Private colleges, universities want part-time students to receive grants

RALEIGH – The state’s association of private, non-profit colleges is pushing to extend the state’s Legislative Tuition Grant program to part-time students. Hope Williams, president of the North Carolina Independent Colleges and Universities, made the appeal at a meeting of the Joint Legislative Education Oversight Committee in December.

The legislative tuition grant (called NCLTG) is a popular state program that has been in effect since 1975. In 2006, the General Assembly raised the maximum grant per student from $1,800 to $1,900 per year.

The program originated in efforts to “strengthen the academic, management, and financial quality and viability of the private higher education sector,” says education researcher Nat Fullwood, In the 1970s, the University of North Carolina system was expanding rapidly and it was evident that private colleges and universities would lose students to the state system.

Thus, the purpose of the NCLTG program was to bolster private schools more than to provide financial aid. The General Assembly had already adopted a need-based financial grant program for private education in 1971. That program, the State Contractual Scholarship Fund program, also continues today.

Whether the grant actually changes decisions of students about where they attend is difficult to determine. The $1,900 cap does not begin to cover the difference between public and private tuition at most schools. Full-time tuition at North Carolina State, for example, is $4,783 per year. Tuition at private colleges is frequently over $20,000 ($21,200 at Meredith and $19,690 at Catawba, for example).

The grant program does, however, give some schools significant subsidies. In the 2005 academic year, the tuition grant program paid $48.1 million to private universities and colleges in the state, supporting 31,022 students, says the North Carolina State Education Assistance Authority. This exceeded the cost of the need-based aid program, the SCSF, which supported 13,755 students at a cost of $33.7 million.
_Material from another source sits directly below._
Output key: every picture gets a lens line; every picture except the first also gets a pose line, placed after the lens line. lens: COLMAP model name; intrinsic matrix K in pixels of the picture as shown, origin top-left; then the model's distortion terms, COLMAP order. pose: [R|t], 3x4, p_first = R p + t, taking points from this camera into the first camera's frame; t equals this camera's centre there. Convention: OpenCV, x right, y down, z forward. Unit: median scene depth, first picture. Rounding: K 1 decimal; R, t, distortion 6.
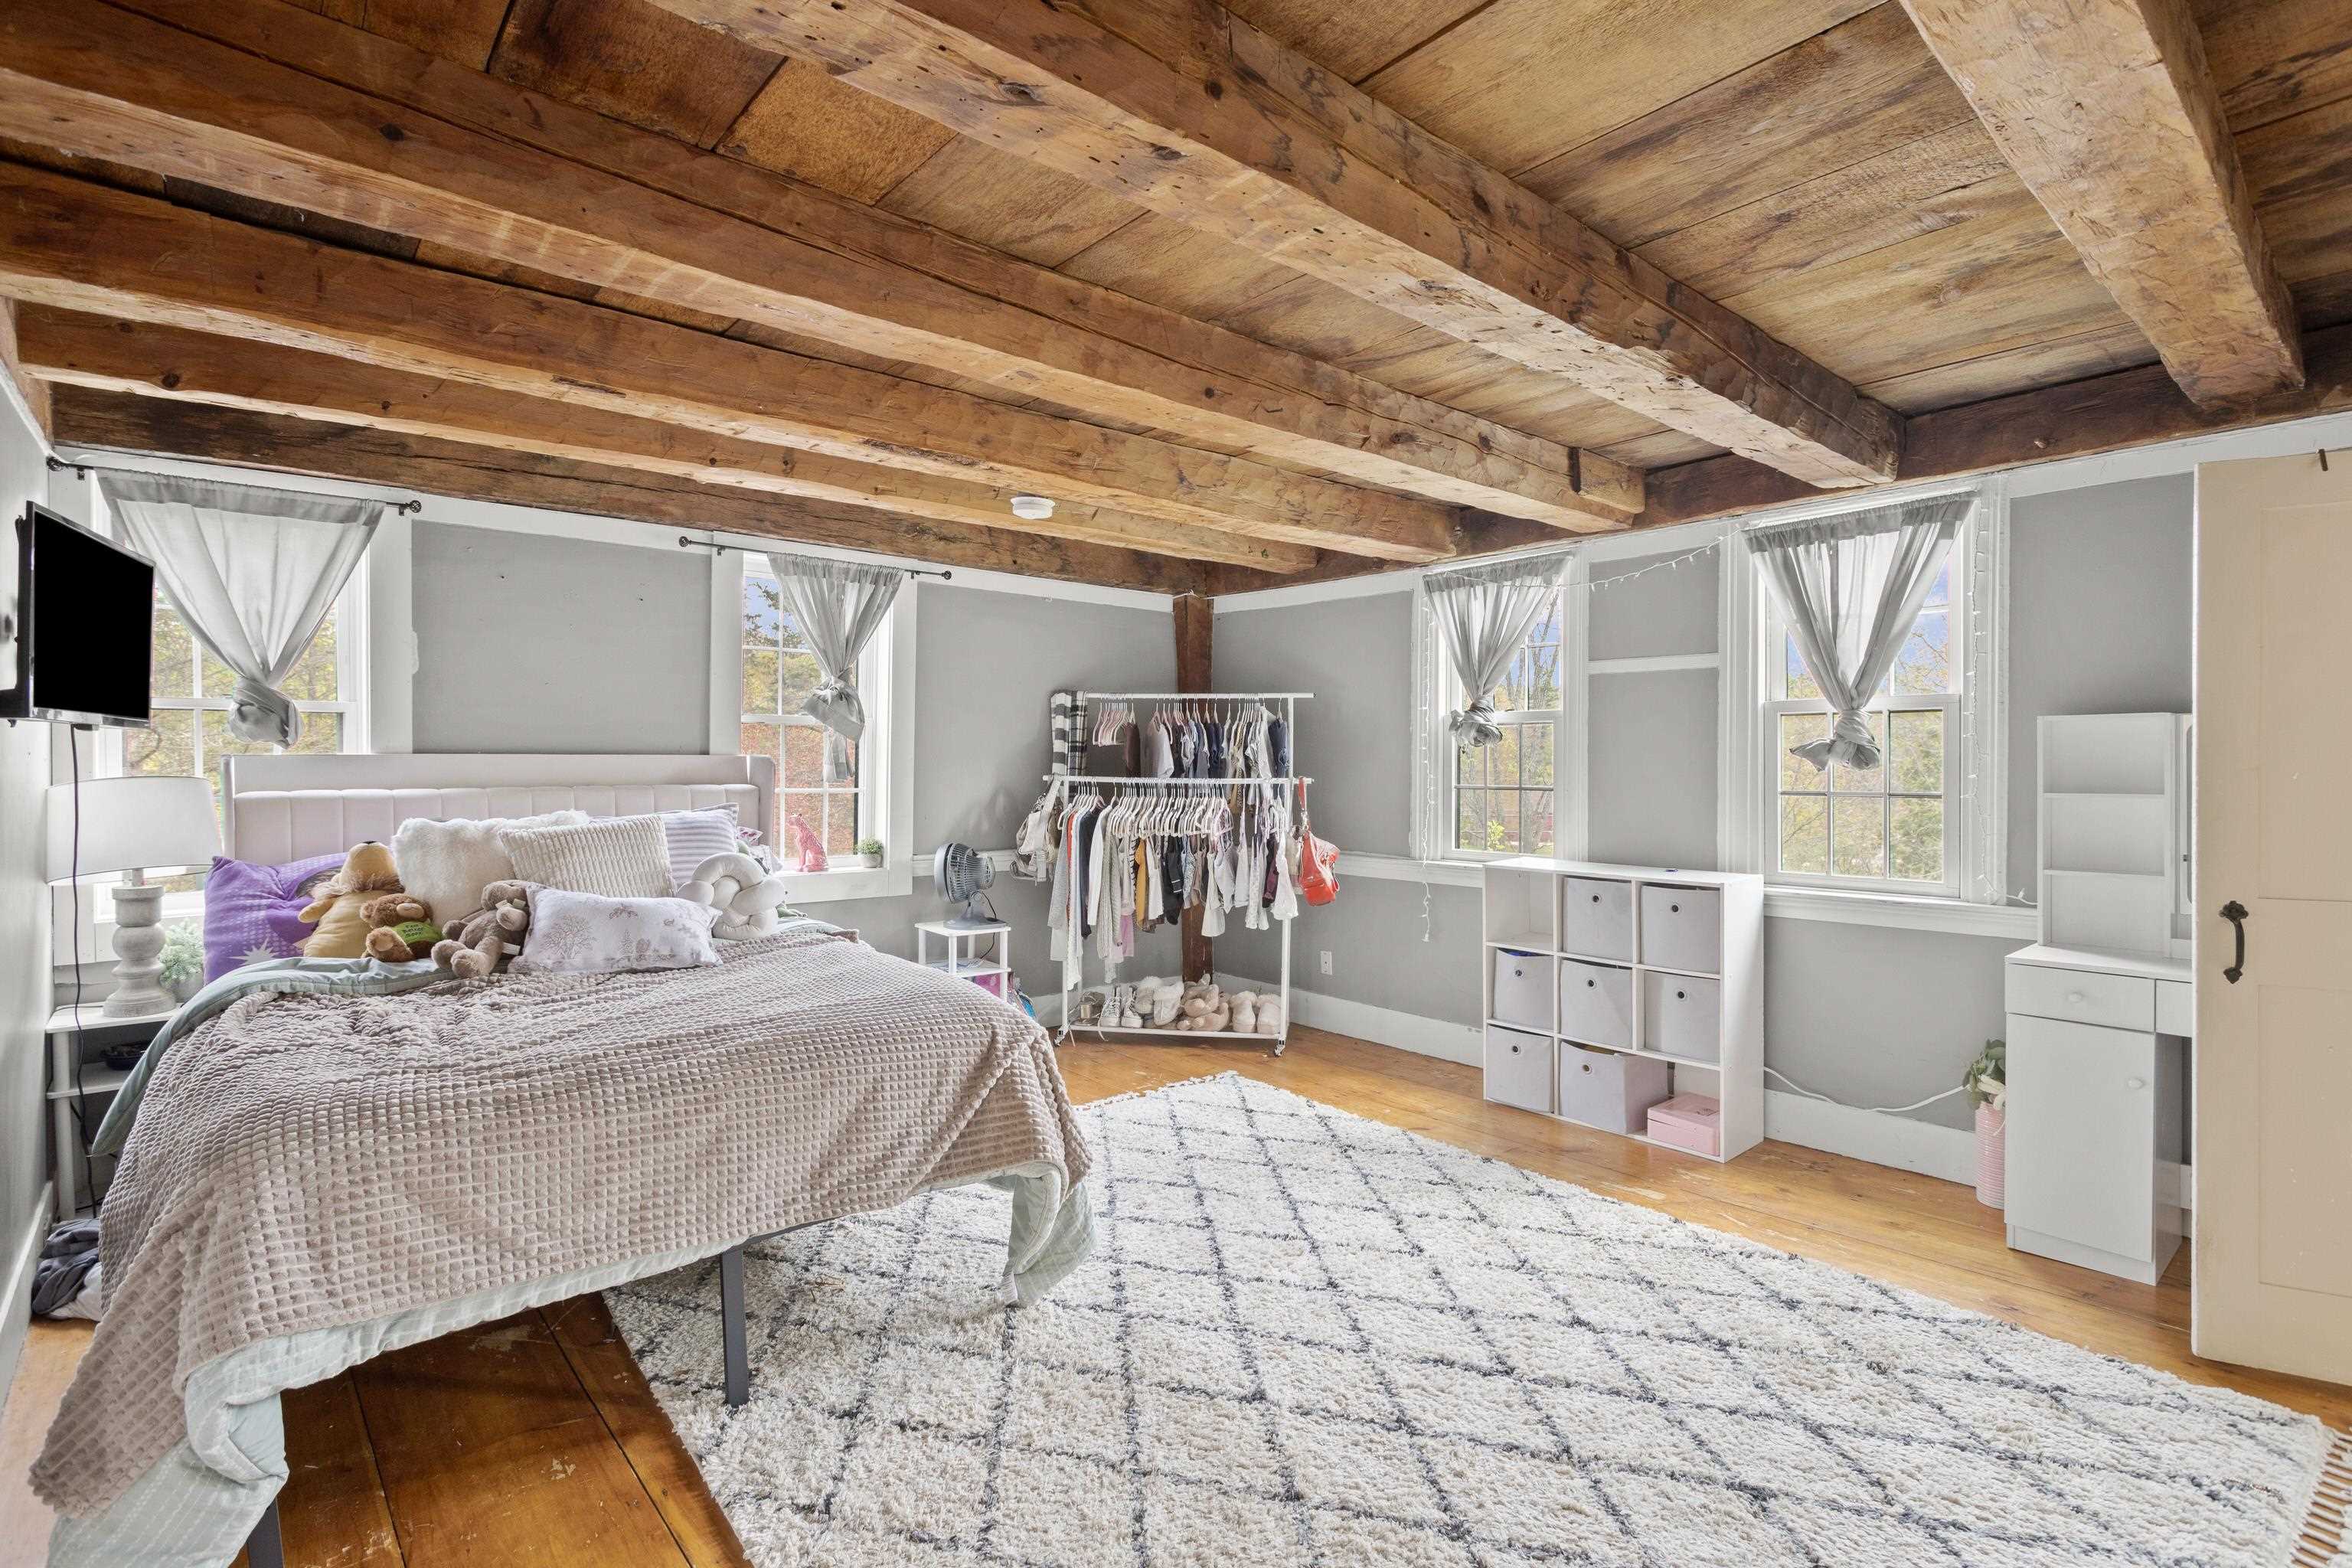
lens RADIAL K [[1109.0, 0, 1174.9], [0, 1109.0, 769.9], [0, 0, 1]] dist [-0.002629, 0.001802]
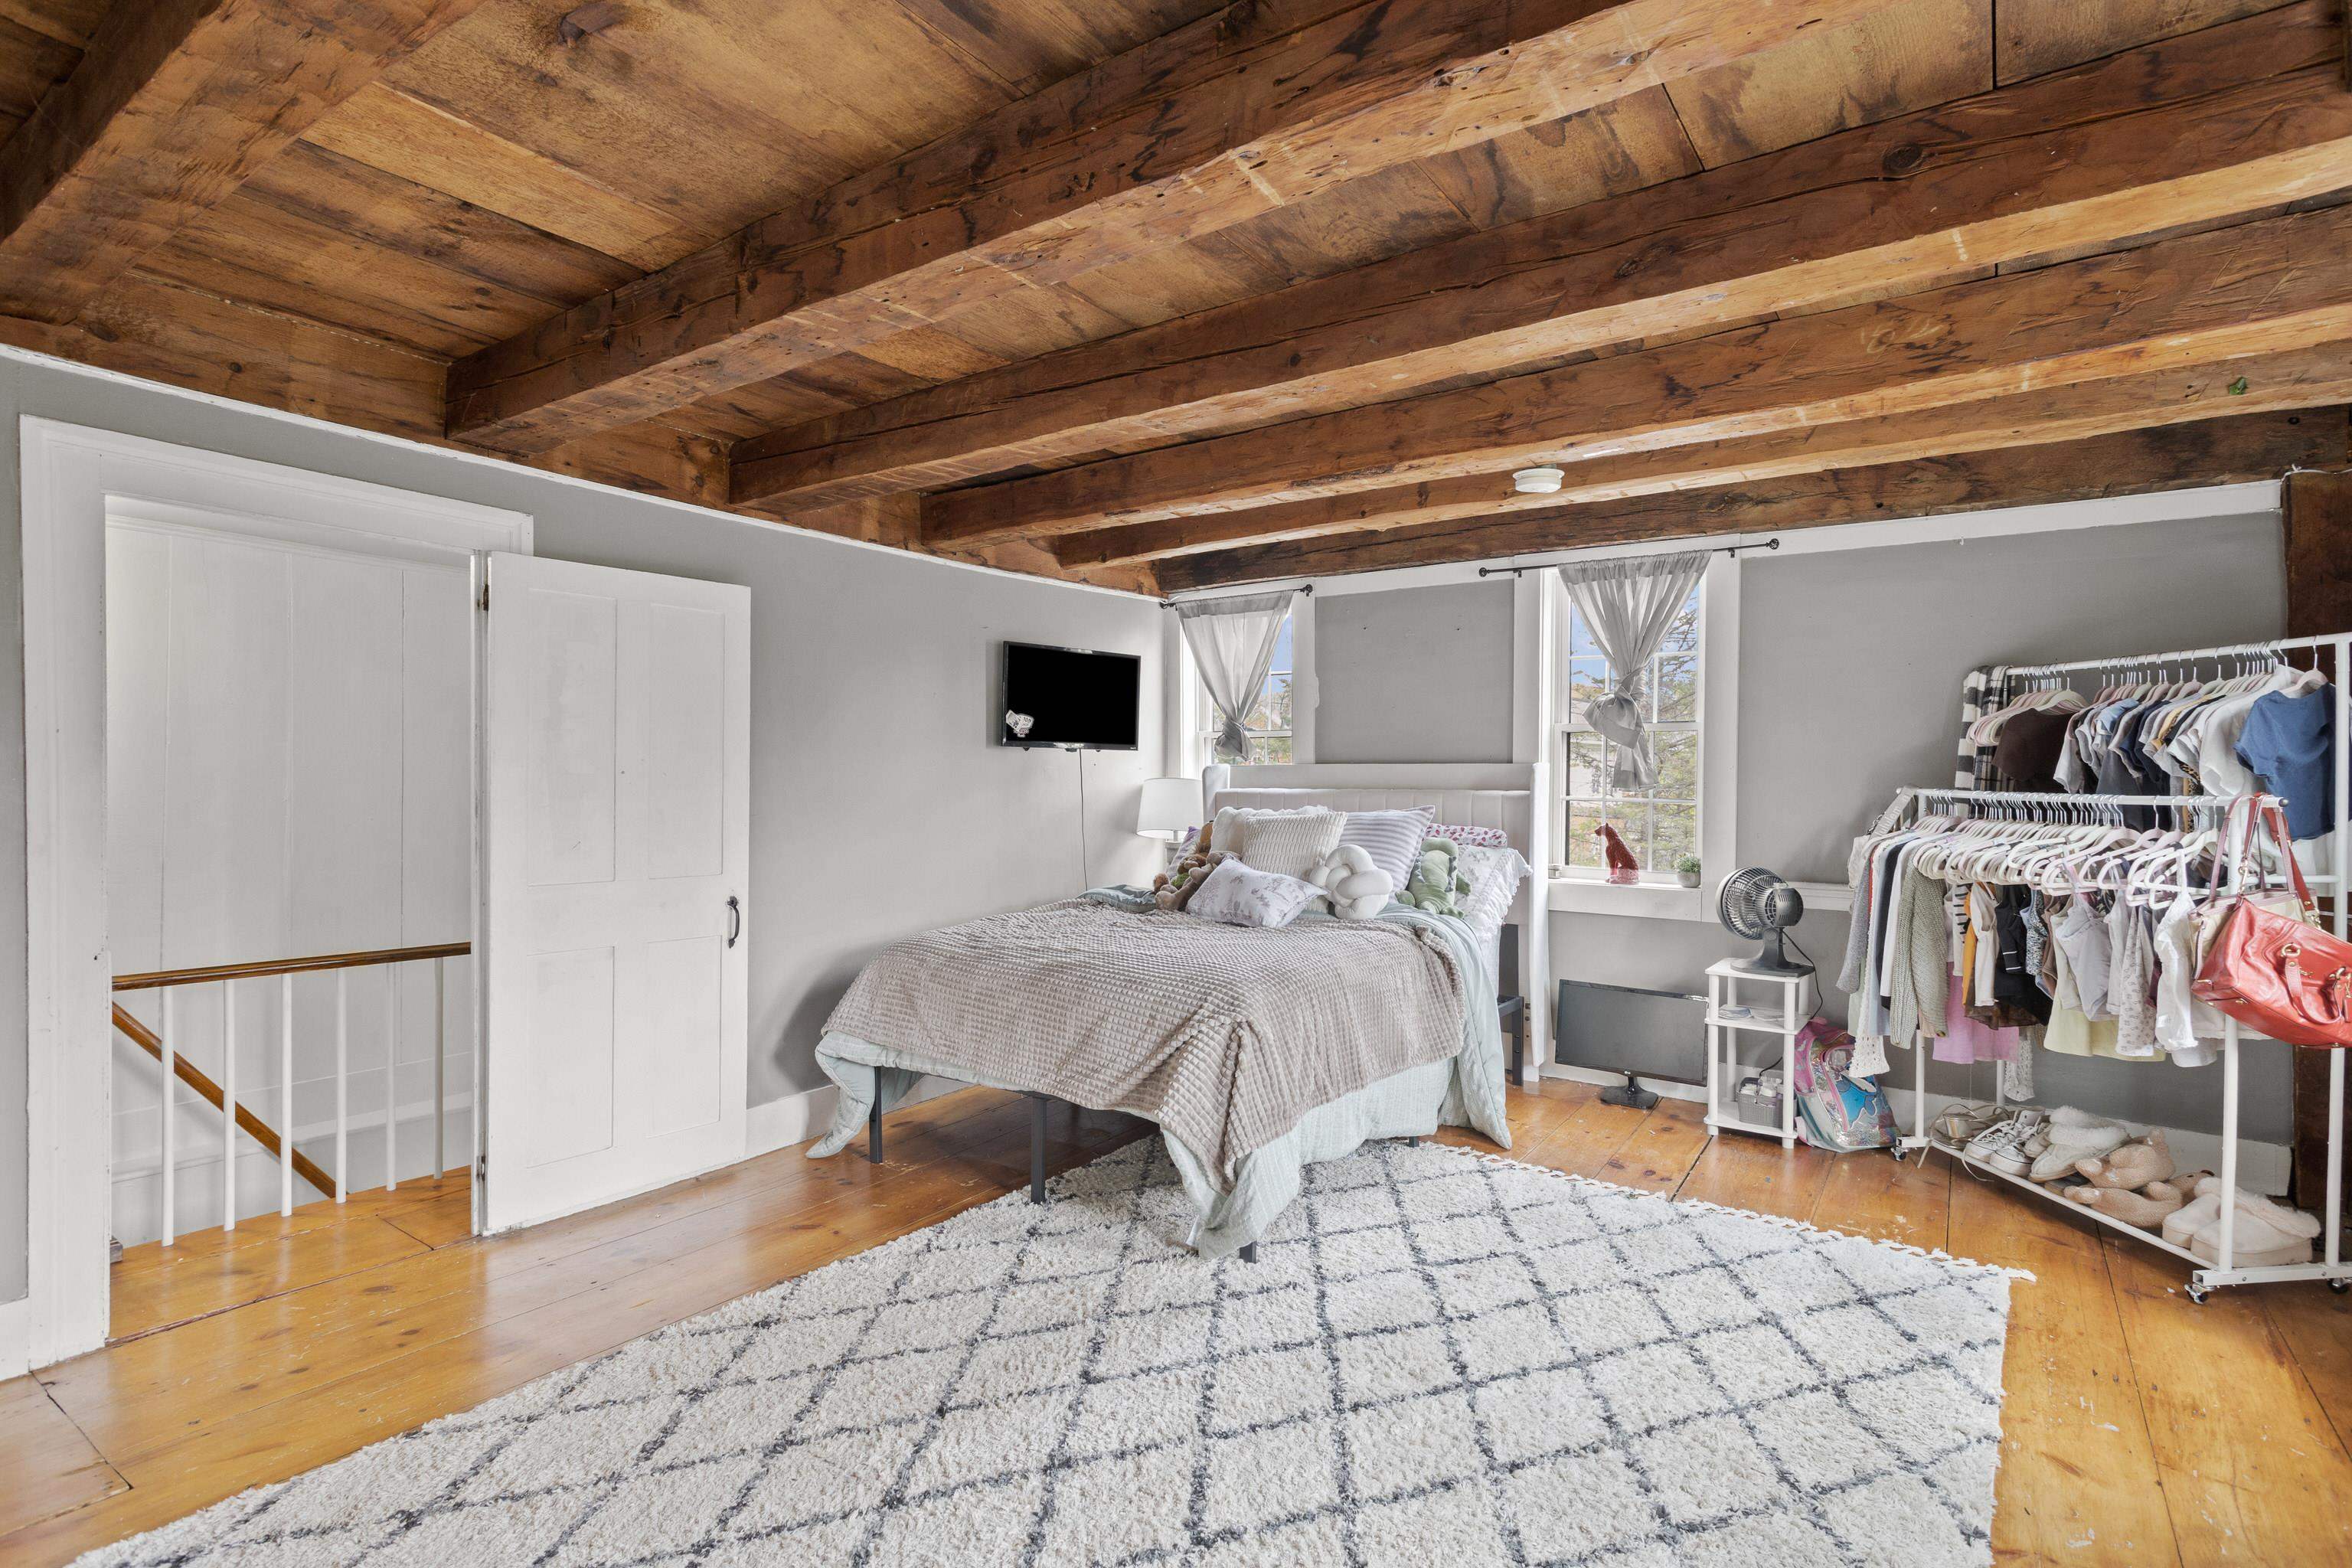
lens RADIAL K [[1109.0, 0, 1177.8], [0, 1109.0, 785.1], [0, 0, 1]] dist [-0.002629, 0.001802]
pose [[0.259624, 0.008723, -0.965671, 0.654705], [-0.010659, 0.999924, 0.006166, 0.005309], [0.965651, 0.008692, 0.259697, 0.489340]]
For some schools the grant was substantial. For example, Campbell University received $4.6 million; Gardner-Webb, $2.6 million; Shaw, $2.48 million; and Meredith, $2.3 million.

Expanding the program to include part-time students would add about $4.2 million, according to the figures that Williams presented to the committee. Currently, 7,500 students from North Carolina are enrolled part-time in one of the state’s 36 non-profit, private colleges and universities. Many are non-traditional students (usually defined as older than age 25). They may have family and work commitments that prevent them from carrying a full-time course load, Williams said.

“(Part-time students) shouldn’t be excluded from receiving the grant just because they are only taking two courses,” Williams said. “We want to help all the students at all of our colleges.”

Although it is popular, the tuition grant receives mixed reviews among advocates of limited government. Some oppose any subsidies to private organizations — especially since the market for higher education is a competitive one.

But others argue that the state university system, with a budget of $2.2 billion, competes unfairly with private schools, and help to those schools may be warranted. In addition, the grants lighten the burden of taxpayers who send their children to private schools but who must still help finance the state system. Roy Cordato, vice president for research at the John Locke Foundation, says that he would feel more comfortable with the grants if each dollar in grant money given to schools were linked to a reduction of a dollar from other programs in the state university budget.

The part-time issue may be discussed in the upcoming legislative session, especially since there is a precedent. In the 2006-07 budget adjustments, legislators approved an increase in both state grant programs, the NCLTG and the SCSF, to include some part-time students. Recipients must be students taking courses in order to move into teaching from another job or nurses seeking additional certification. The change cost $1.5 million, according to the budget report.